Activity: Copy every line in the records below, from the one containing "TE RECOMENDAMOS" down to the one containing "Consulte as opções de entrega", and leave the pictures out of your answer.

[[ Data to use, beginning ]]

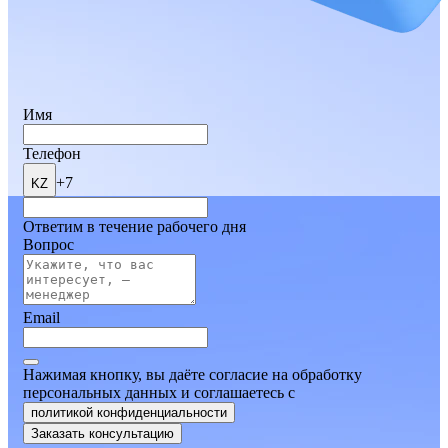
Имя
Телефон
+7
KZ
Ответим в течение рабочего дня
Вопрос
Email
Нажимая кнопку, вы даёте согласие на обработку
персональных данных и соглашаетесь
c
политикой конфиденциальности
Заказать консультацию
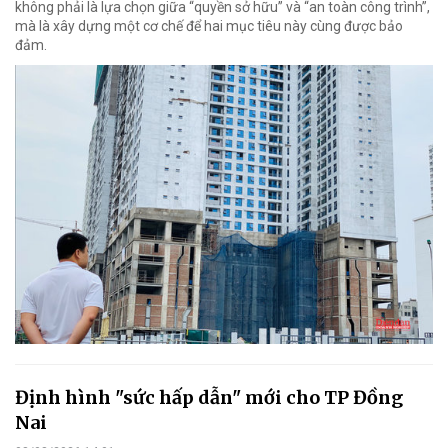
không phải là lựa chọn giữa “quyền sở hữu” và “an toàn công trình”,
mà là xây dựng một cơ chế để hai mục tiêu này cùng được bảo
đảm.
Định hình "sức hấp dẫn" mới cho TP Đồng
Nai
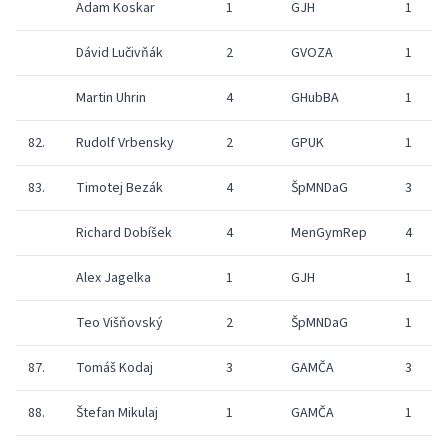
Adam Koskar
1
GJH
1
Dávid Lučivňák
2
GVOZA
1
Martin Uhrin
4
GHubBA
1
82.
Rudolf Vrbensky
2
GPUK
1
83.
Timotej Bezák
4
ŠpMNDaG
3
Richard Dobíšek
4
MenGymRep
4
Alex Jagelka
1
GJH
1
Teo Višňovský
2
ŠpMNDaG
1
87.
Tomáš Kodaj
3
GAMČA
3
88.
Štefan Mikulaj
1
GAMČA
1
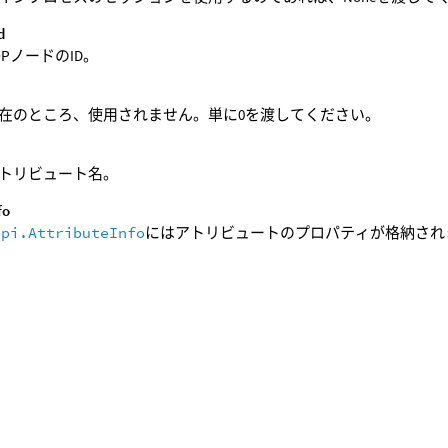
d
OPノードのID。
d
在のところ、使用されません。単に0を渡してください。
トリビュート名。
fo
api.AttributeInfo
にはアトリビュートのプロパティが格納され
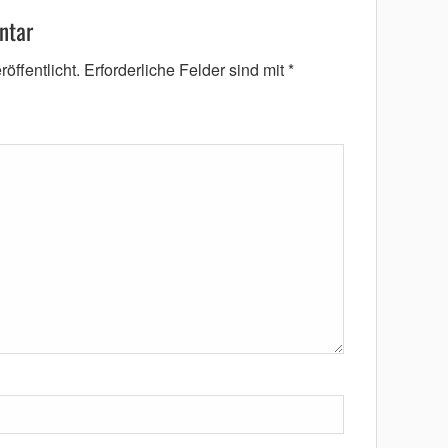
ntar
öffentlicht.
Erforderliche Felder sind mit
*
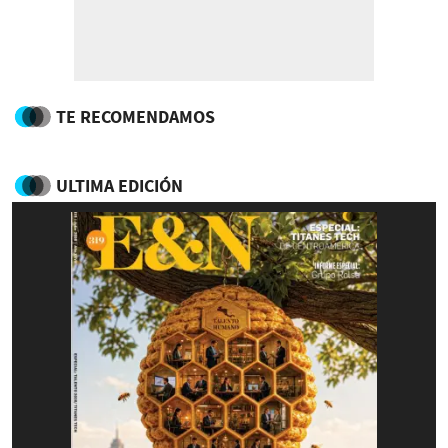
TE RECOMENDAMOS
ULTIMA EDICIÓN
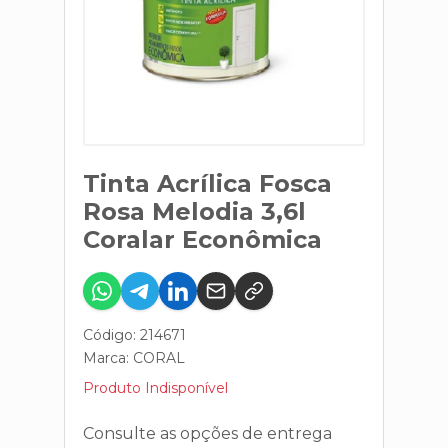
Tinta Acrílica Fosca
Rosa Melodia 3,6l
Coralar Econômica
Código: 214671
Marca:
CORAL
Produto Indisponível
Consulte as opções de entrega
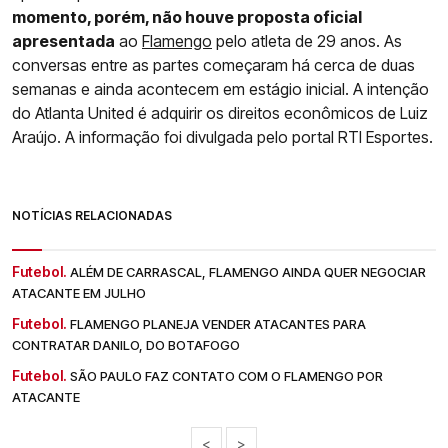
momento, porém, não houve proposta oficial
apresentada
ao
Flamengo
pelo atleta de 29 anos. As
conversas entre as partes começaram há cerca de duas
semanas e ainda acontecem em estágio inicial. A intenção
do Atlanta United é adquirir os direitos econômicos de Luiz
Araújo. A informação foi divulgada pelo portal RTI Esportes.
NOTÍCIAS RELACIONADAS
Futebol.
ALÉM DE CARRASCAL, FLAMENGO AINDA QUER NEGOCIAR
ATACANTE EM JULHO
Futebol.
FLAMENGO PLANEJA VENDER ATACANTES PARA
CONTRATAR DANILO, DO BOTAFOGO
Futebol.
SÃO PAULO FAZ CONTATO COM O FLAMENGO POR
ATACANTE
<
>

[[ Data to use, end ]]

Exercise response:
TE RECOMENDAMOS
ULTIMA EDICIÓN
Tinta Acrílica Fosca
Rosa Melodia 3,6l
Coralar Econômica
Código: 214671
Marca:
CORAL
Produto Indisponível
Consulte as opções de entrega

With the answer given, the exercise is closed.